In July 2023, during the investigation into the insurance fraud scandal, it was revealed through leaked messages that President Hiroyuki Kaneshige and his son, Vice President Koichi Kaneshige, regularly berated employees, calling one an "idiot" and another a "piece of junk". In another exchange, Koichi Kaneshige, in a conversation ostensibly about sales, typed the word "education" (教育) eighteen times, then "death penalty" (死刑) nine times, and then "education" eighteen times again, which was the subject of widespread ridicule by the Japanese public and was one of the winners of the Internet Buzzword Award. In the aftermath of the scandals, Hiroyuki and Koichi Kaneshige attempted to delete most of these messages.

===Aftermath===
On 18 July 2023, immediately after the publication of the report implicating Big Motor for systematic insurance fraud, Big Motor released a statement pledging to pay back the insurers and Transport Minister Tetsuo Saito announced an investigation into the company. On 25 July, Big Motor founder and president Hiroyuki Kaneshige resigned in a press conference, claiming that he and top executives had no knowledge of the fraud but admitted that he had neglected to create healthy corporate governance. On 17 August 2023, Big Motor's request to refinance owed to leading Japanese banks was rejected in the wake of the scandal, throwing the finances of the company into turmoil.

On 19 September 2023, Japan's financial regulator, the Financial Services Agency (FSA) raided Big Motor's offices in Tama, Tokyo. On 24 October, Japan's Ministry of Land, Infrastructure, Transport and Tourism ordered Big Motor to suspend repair services in 34 locations, and continued investigations into the remainder of locations. On 30 November, the FSA rescinded Big Motor's insurance agent registration, preventing them from selling insurance to customers.

During the scandal, suspicion also fell on insurer Sompo Japan for accepting Big Motor's falsified internal investigation and resuming business with them, despite the other large insurers rejecting the internal investigation and conducting their own. During their 19 September raid on Big Motor's corporate offices, the Financial Services Agency simultaneously raided Sompo Japan's offices in Shinjuku, Tokyo. On 11 October 2023, the FSA released their report, alleging that Sompo Japan was aware that the internal investigation had been falsified, but had declined to act as to preserve their business relationship with Big Motor.
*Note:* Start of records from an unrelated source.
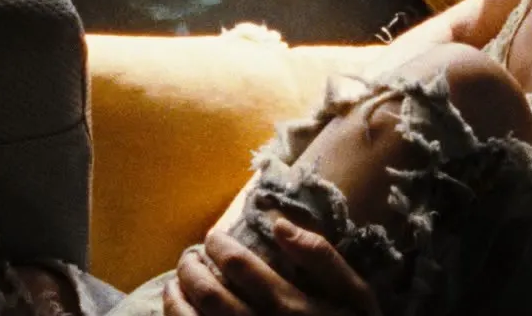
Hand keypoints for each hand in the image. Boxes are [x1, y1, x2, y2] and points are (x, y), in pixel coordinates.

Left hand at [163, 220, 379, 315]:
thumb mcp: (356, 294)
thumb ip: (321, 257)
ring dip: (176, 299)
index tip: (213, 237)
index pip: (237, 264)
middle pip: (208, 293)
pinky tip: (179, 313)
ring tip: (176, 283)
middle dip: (191, 268)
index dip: (218, 245)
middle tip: (188, 257)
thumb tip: (278, 224)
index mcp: (288, 306)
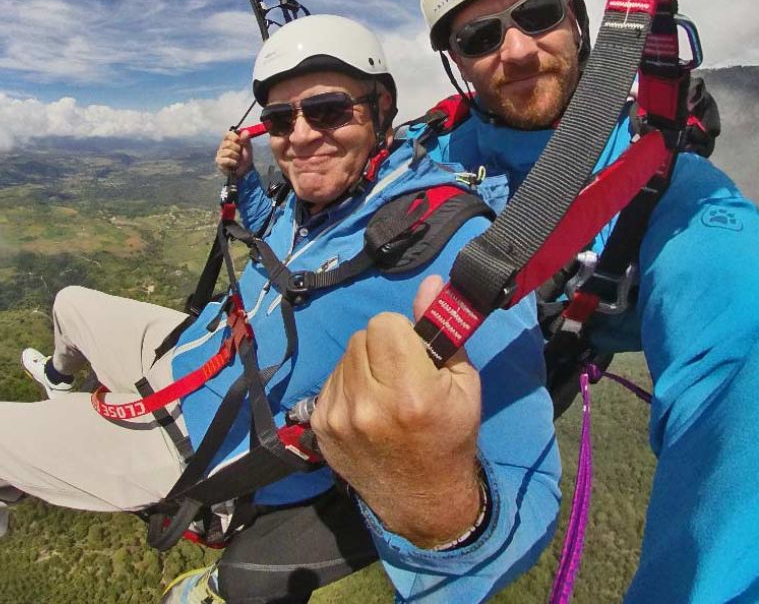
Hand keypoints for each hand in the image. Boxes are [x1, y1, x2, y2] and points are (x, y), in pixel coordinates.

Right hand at [215, 129, 253, 178]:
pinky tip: (234, 164)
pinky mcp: (219, 161)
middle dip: (237, 149)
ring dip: (236, 157)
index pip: (228, 134)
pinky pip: (226, 160)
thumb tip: (246, 131)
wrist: (245, 170)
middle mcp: (223, 146)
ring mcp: (220, 154)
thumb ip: (246, 140)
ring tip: (237, 159)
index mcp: (229, 140)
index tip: (239, 140)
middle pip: (228, 143)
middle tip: (239, 153)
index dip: (234, 136)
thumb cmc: (245, 158)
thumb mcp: (248, 148)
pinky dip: (233, 163)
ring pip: (228, 152)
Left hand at [311, 274, 482, 547]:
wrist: (423, 501)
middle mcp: (368, 404)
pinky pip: (331, 379)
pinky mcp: (320, 426)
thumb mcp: (463, 383)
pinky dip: (348, 385)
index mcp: (409, 393)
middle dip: (382, 346)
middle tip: (400, 373)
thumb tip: (431, 283)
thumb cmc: (451, 437)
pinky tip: (366, 408)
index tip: (412, 352)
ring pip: (345, 356)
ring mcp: (339, 417)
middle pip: (363, 336)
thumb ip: (442, 330)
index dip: (401, 333)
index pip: (384, 323)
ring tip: (384, 393)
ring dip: (364, 366)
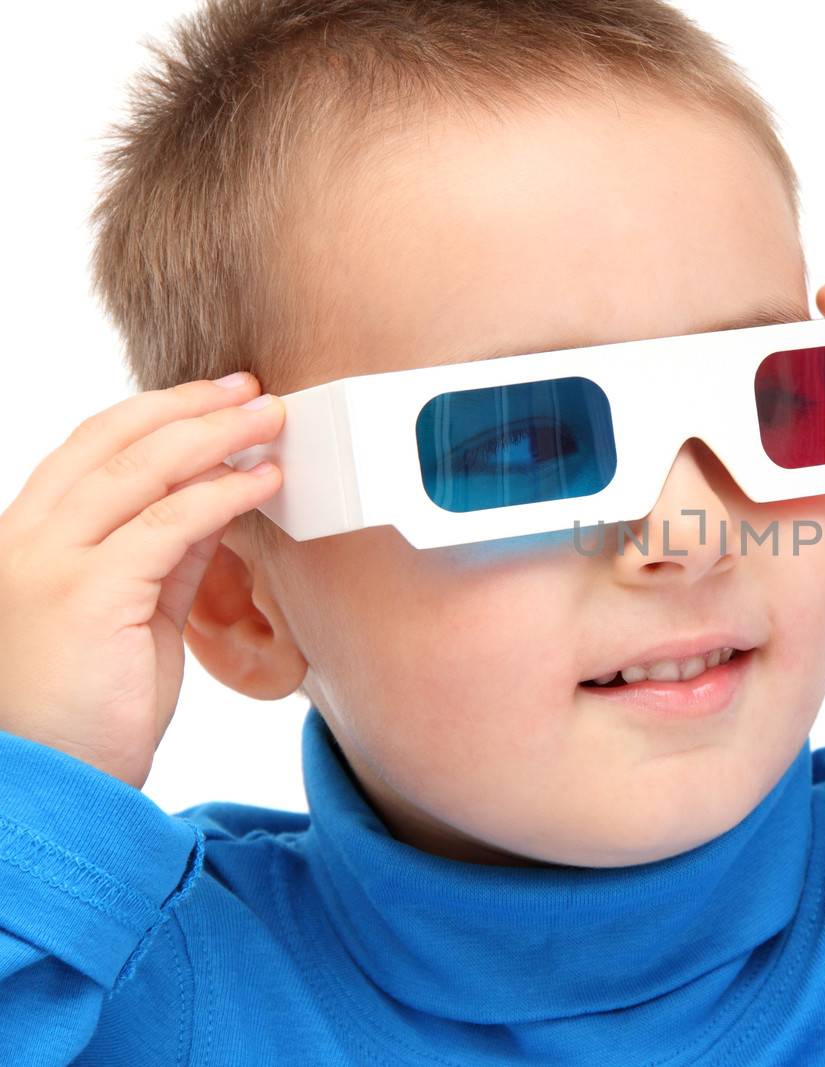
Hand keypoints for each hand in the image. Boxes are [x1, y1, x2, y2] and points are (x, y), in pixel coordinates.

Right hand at [0, 374, 283, 787]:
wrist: (54, 787)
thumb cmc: (89, 712)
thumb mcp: (130, 615)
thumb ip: (161, 560)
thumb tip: (214, 506)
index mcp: (29, 539)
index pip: (91, 449)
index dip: (157, 413)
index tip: (217, 397)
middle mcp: (27, 540)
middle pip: (113, 442)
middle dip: (192, 407)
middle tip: (254, 390)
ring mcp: (50, 563)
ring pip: (140, 470)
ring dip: (216, 436)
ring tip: (272, 421)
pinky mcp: (87, 593)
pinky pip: (168, 525)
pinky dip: (222, 496)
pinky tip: (263, 482)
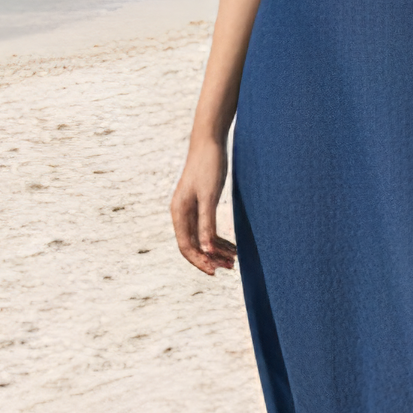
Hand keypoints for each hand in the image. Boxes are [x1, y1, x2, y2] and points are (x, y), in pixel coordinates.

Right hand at [171, 136, 235, 274]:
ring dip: (216, 250)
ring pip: (201, 238)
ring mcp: (190, 209)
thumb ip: (206, 224)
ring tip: (234, 260)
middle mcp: (181, 213)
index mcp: (179, 212)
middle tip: (230, 267)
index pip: (186, 246)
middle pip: (193, 245)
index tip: (216, 271)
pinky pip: (207, 228)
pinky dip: (218, 239)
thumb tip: (207, 251)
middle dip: (211, 258)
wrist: (209, 141)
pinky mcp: (200, 204)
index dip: (200, 261)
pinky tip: (231, 245)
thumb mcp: (209, 196)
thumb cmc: (208, 166)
It later emerged that Sompo had also staffed Big Motor with about 40 of its own employees, and that Big Motor had prioritized selling Sompo Japan insurance to its customers. In response to the allegations and an order from the Financial Services Agency to improve managerial practices, Sompo Japan's CEO Kengo Sakurada and President Giichi Shirakawa announced their resignations on 26 January 2024.

The scandal also prompted greater scrutiny in both the Japanese automotive retailing and insurance industries. On 3 October 2023, a whistleblower alleged that car retailer G-After employed similar insurance fraud tactics to Big Motor. Furthermore, the FSA's investigation of Sompo Japan revealed allegations that Sompo Japan, Mitsui Sumitomo, Tokio Marine Nichido and other leading Japanese insurers were price-fixing risk-sharing joint contracts in an unrelated scandal. The effects of the Big Motor scandal has been linked by The Diplomat to the Unification Church scandal after the assassination of Shinzo Abe and the allegations of bribery for the Tokyo 2020 Summer Olympics as part of a wider "crisis of confidence" in Japanese society.

As of July 2024, insurers have succeeded in adjusting 1,700 fraudulent claims out of an estimated 65,000 from the company inheriting Big Motor's liabilities, Balm Co., which has refused further adjustments of claims pending a court order.